**PROBLEM**
Please turn the text lines from all the entries below into a single JSON list of strings, one string per line, with blank lines omitted. Leave the pictures out of the answer.

**GIVEN INFORMATION**
━━━━

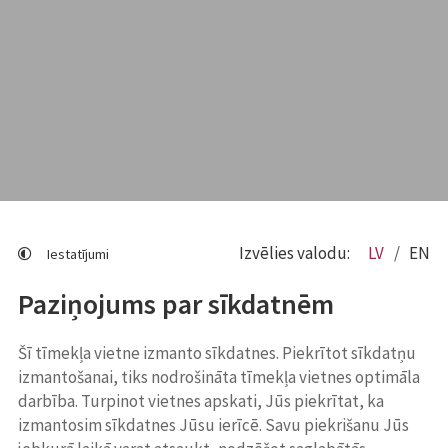
Izvēlies valodu:
LV
EN
Iestatījumi
Paziņojums par sīkdatnēm
Šī tīmekļa vietne izmanto sīkdatnes. Piekrītot sīkdatņu
izmantošanai, tiks nodrošināta tīmekļa vietnes optimāla
darbība. Turpinot vietnes apskati, Jūs piekrītat, ka
izmantosim sīkdatnes Jūsu ierīcē. Savu piekrišanu Jūs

━━━━

**EXERCISE RESULT**
[
  "Izvēlies valodu:",
  "LV",
  "EN",
  "Iestatījumi",
  "Paziņojums par sīkdatnēm",
  "Šī tīmekļa vietne izmanto sīkdatnes. Piekrītot sīkdatņu",
  "izmantošanai, tiks nodrošināta tīmekļa vietnes optimāla",
  "darbība. Turpinot vietnes apskati, Jūs piekrītat, ka",
  "izmantosim sīkdatnes Jūsu ierīcē. Savu piekrišanu Jūs"
]